Эти слухи были искусно придуманы, на первый взгляд убедительны, пущены в ход с изощренной изобретательностью и в двух-трех случаях граничили с правдой. Большинству их легко было поверить, даже не желая Шейле зла, стоило только заметить, что она действительно человек со странностями. Слухи распространялись и росли как снежный ком, в основном за счет подробностей о ее болезни. Но поначалу слухи эти, тонко и пикантно придуманные человеком, отнюдь не лишенным воображения, были непохожи на все, что мне когда-либо доводилось слышать.
На этот раз сомнений не возникало. Только один человек способен был фантазировать в подобном стиле.

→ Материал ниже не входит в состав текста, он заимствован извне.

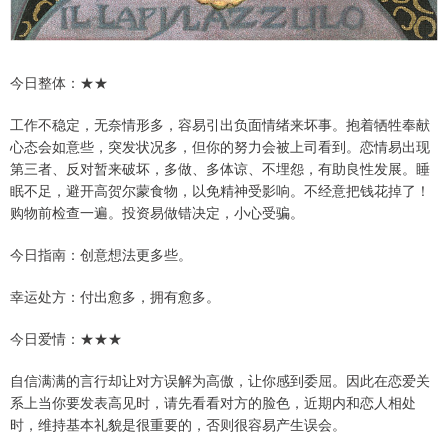
今日整体：★★
工作不稳定，无奈情形多，容易引出负面情绪来坏事。抱着牺牲奉献
心态会如意些，突发状况多，但你的努力会被上司看到。恋情易出现
第三者、反对暂来破坏，多做、多体谅、不埋怨，有助良性发展。睡
眠不足，避开高贺尔蒙食物，以免精神受影响。不经意把钱花掉了！
购物前检查一遍。投资易做错决定，小心受骗。
今日指南：创意想法更多些。
幸运处方：付出愈多，拥有愈多。
今日爱情：★★★
自信满满的言行却让对方误解为高傲，让你感到委屈。因此在恋爱关
系上当你要发表高见时，请先看看对方的脸色，近期内和恋人相处
时，维持基本礼貌是很重要的，否则很容易产生误会。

Я это знал, и Бетти понимала, что я знаю.
Она сказала, что везде, где только могла, опровергала эти слухи.
– Но кто поверит, когда отрицаешь столь пикантные подробности? – трезво, хоть и с огорчением заключила она.
Нелегко мне было возвращаться домой в этот вечер, когда летний воздух на набережной был насыщен цветочной пыльцой и чуть отдающим гнилью, сладковатым запахом воды. Утром я оставил Шейлу совершенно спокойной, но теперь мне придется ее предупредить. Другого выхода нет. Стало слишком опасно скрывать от нее эти слухи. Я не знал, как их преподнести и что делать потом.
Я поднялся в спальню: она лежала у себя на постели и читала, Ей было спокойнее, когда я спал в той же комнате, хотя мы редко бывали близки (чем дольше мы были женаты, тем фальшивее звучало слово «любовь»; она редко отказывала мне в близости, но ничего при этом не испытывала). В тот вечер я сидел на своей кровати и наблюдал, как она читает при свете ночника, хотя в спальню начал понемногу проникать свет заходящего солнца. Окна были распахнуты, и в комнату доносился запах извести и бензина, наступала жаркая и безветренная ночь.